→ Extrait choisi:
━━━━
A Ioannina, une autre Grèce se révèle, verdoyante, orientale et méconnue. Capitale provinciale et ville estudiantine, c’est ici que bat le coeur de l’Epire, au bord d’un lac paisible où se mirent les montagnes toutes proches. Jadis carrefour commercial entre l’Italie, la Russie et l’empire ottoman, elle a brassé les cultures et nourri des légendes qui se racontent encore dans son architecture.

La ville de Ioannina abonde en mythes qui semblent surgir de la brume légère qui chaque matin à l’aube enveloppe le lac Pamvotis à moins qu’ils ne naissent à l’horizon quand, à la tombée du jour, on se laisse prendre au charme incomparable de cette étendue lacustre bleu acier bordée de roseaux où flotte un îlot noyé de verdure et de mystère.

Les Anciens considéraient l’Epire comme extérieure à la Grèce et pourtant elle a été habitée par les Hellènes. La preuve en est avec le site de Dodone, siège d’un oracle consulté dès le 2ème millénaire avant notre ère et connu bien avant que celui de Delphes ne s’impose. La réponse des dieux se manifestait dans le bruissement du vent dans les feuillages d’un chêne sacré. Du temple érigé en son honneur, il ne reste que quelques fondations et seul l’imposant théâtre donne du lustre au site qui accueille chaque été le festival du théâtre antique de Ioannina. Entre les colonnes qui gisent sur le sol et les ruines des temples, l’imagination se laisse emporter pour vagabonder à l’époque où l’oracle de Zeus guidait Ulysse sur le chemin d’Ithaque.

Blottie derrière les montagnes qui l’enserrent, l’Epire reste à l’écart des grands événements jusqu’à l’apparition du despotat né au moment de l’éclatement de l’empire byzantin. D’un assassinat à l’autre, une dizaine de dictateurs affamés de pouvoirs vont se succéder sur le trône jusqu’à ce que les Turcs s’emparent de la région. Durant quatre siècles, l’empire ottoman imprime sa marque sur l’Epire qui connaît une belle prospérité économique comme carrefour commercial entre le Sud et le Nord, vers l’Europe et la Russie tsariste. 


Le charme de l’île de Nissi tient à son lac d’eau douce envahi par des bouquets de roseaux. / L’île de Nissi

Sous la domination ottomane, Ioannina se développe derrière les remparts de sa citadelle, elle érige des mosquées, ses écoles de peinture religieuse sont réputées et elle devient un important centre d’art et d’orfèvrerie. Qu’il s’agisse de joaillerie, de l’art de la table ou d’objets religieux de haute facture, les artisans de Ioannina ont été célébrés dans toute la région des Balkans pour la finesse et la pureté de l’argenterie qu’ils cisèlent. Encore aujourd’hui, les venelles de la cité abritent de nombreuses échoppes où on peut découvrir de jeunes créateurs qui martèlent et taillent des bijoux en argent.
━━━━
→ Section des données:
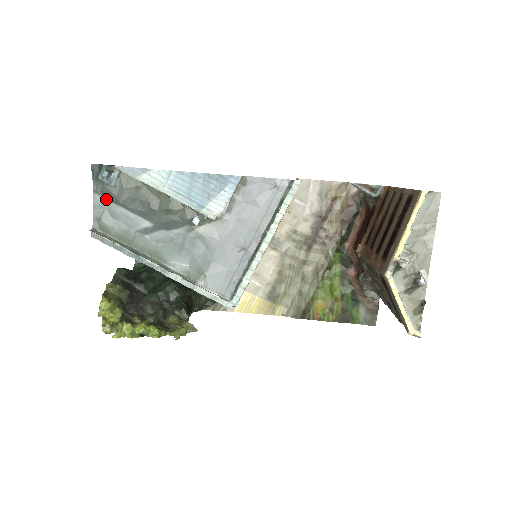
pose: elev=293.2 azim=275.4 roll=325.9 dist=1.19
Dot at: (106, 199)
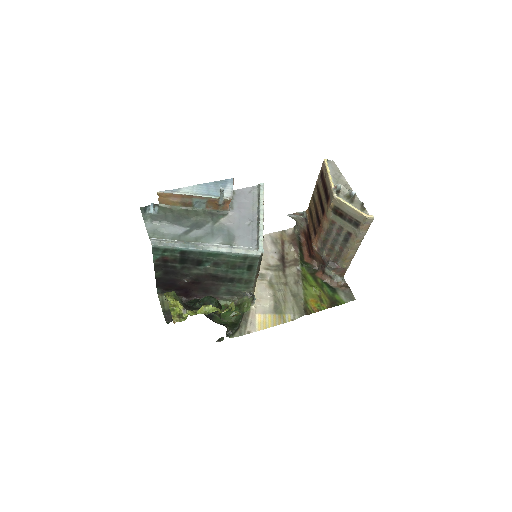
Dot at: (154, 224)
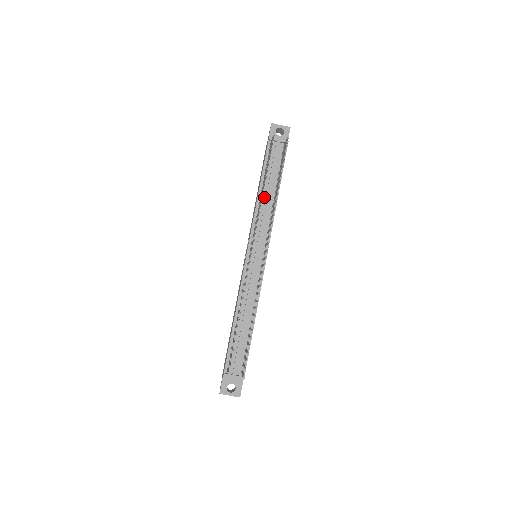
━━━━
→ Consignes:
a: D'après l'extrait sur Ioannina :
(i) Quel est le nom du lac qui borde la ville ?
(ii) Comment se manifestait la réponse des dieux à Dodone ?
(iii) Pendant combien de siècles l'empire ottoman a-t-il imprimé sa marque sur l'Epire ?
b: Pouvez-vous poursuivre l'extrait sur Ioannina à partir de sa dernière phrase ?
Les données n'ont aucun rapport avec l'extrait sur Ioannina.

→ Réponses rédigées:
a:
(i) Le lac Pamvotis.
(ii) Dans le bruissement du vent dans les feuillages d'un chêne sacré.
(iii) Pendant quatre siècles.

b:
Le lion de Ioannina
Ali Pacha, un aventurier venu d’Albanie parvient à se faire nommer pacha de Ioannina et durant une trentaine d’années, il va y étendre son prestige d’une main de fer. Soucieux de se libérer de la domination ottomane, il organise sa ville sur le modèle des capitales européennes et la dote même d’un centre universitaire. Il finit par entrer en rébellion ouverte avec le sultan. Retranché sur l’île de Nissi, il est vaincu et décapité en 1822. Le souffle d’indépendance lancé par Ali Pacha ne s’éteindra plus mais l’Epire devra attendre encore plusieurs années avant de signer l’intégration au royaume grec en 1913 au terme de la guerre des Balkans.


Durant les heures chaudes de la journée, les pêcheurs sèchent leurs filets sur des fils tendus au-dessus du lac. / Filets de pêche à Nissi.

Quand on pénètre derrière les hauts remparts qui cernent le kastro, on est surpris par le silence qui y règne à peine troublé par le chant des oiseaux et les bavardages des habitants attablés sous un vieux platane. Si Ioannina est une petite métropole dynamique, ici règne une paisible ambiance de village au coeur du lacis de ruelles pavées bordées d’anciennes maisons basses de style ottoman à encorbellements de bois. Elles mènent vers la citadelle intérieure qui abritait le somptueux palais d’Ali Pacha. S’il ne reste rien du sérail où il vivait avec son harem ni des salles d’audience d’où il orchestrait tortures et exécutions, l’acropole actuelle semble encore hantée par les souvenirs tragiques de son règne cruel. Assis sur la margelle de l’enceinte qui surplombe le lac, on ne peut que se souvenir de la jeune femme que viola Ali Pacha et qu’il jeta ensuite dans le lac avec 17 autres compagnes enfermées dans des sacs lestés pour que personne ne puisse témoigner de son forfait.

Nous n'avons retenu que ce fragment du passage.